--- MATERIAL FOR THIS EXERCISE Enclosed Below ---
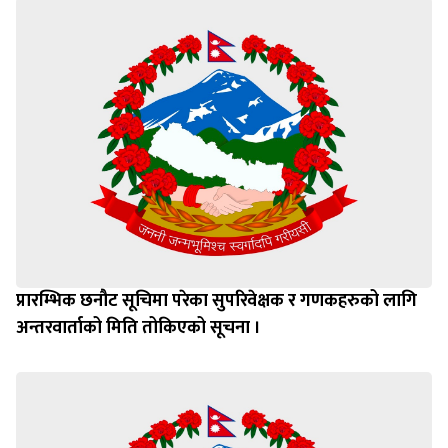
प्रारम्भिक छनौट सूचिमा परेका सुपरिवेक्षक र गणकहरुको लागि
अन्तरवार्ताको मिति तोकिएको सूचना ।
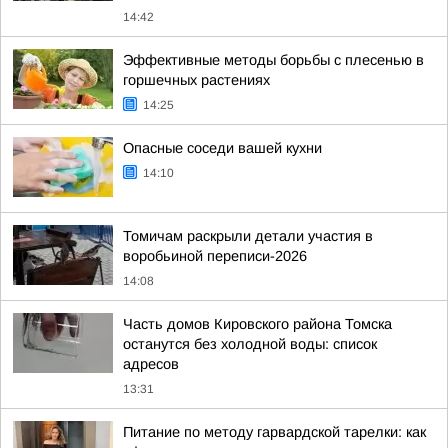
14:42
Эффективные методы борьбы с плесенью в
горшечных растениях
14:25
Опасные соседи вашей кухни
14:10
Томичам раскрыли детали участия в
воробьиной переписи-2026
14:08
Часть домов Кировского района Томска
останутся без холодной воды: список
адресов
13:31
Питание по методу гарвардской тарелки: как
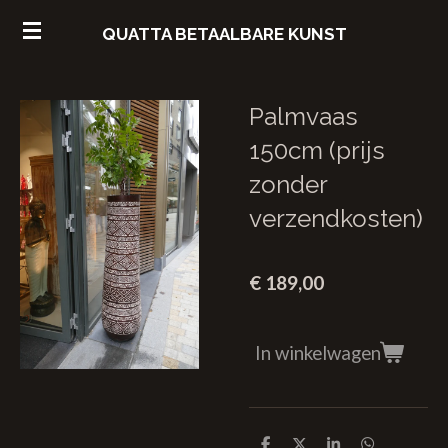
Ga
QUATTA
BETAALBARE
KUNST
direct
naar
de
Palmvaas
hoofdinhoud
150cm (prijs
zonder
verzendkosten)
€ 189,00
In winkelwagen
--- End of Enclosed MATERIAL FOR THIS EXERCISE ---
--- MATERIAL FOR THIS EXERCISE Enclosed Below ---
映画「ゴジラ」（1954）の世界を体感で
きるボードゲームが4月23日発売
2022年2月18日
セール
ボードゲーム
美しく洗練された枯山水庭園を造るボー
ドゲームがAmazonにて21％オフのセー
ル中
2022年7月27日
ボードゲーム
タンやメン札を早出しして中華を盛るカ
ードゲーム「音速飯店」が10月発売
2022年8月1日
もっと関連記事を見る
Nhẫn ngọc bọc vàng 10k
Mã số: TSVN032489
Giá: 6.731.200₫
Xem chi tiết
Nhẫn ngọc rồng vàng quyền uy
--- End of Enclosed MATERIAL FOR THIS EXERCISE ---
* [ABOUT THIS TASK] Across the data above, count the lines that include the word "Nhẫn", and respond with the number alone.

* [SOLVED EXERCISE] 2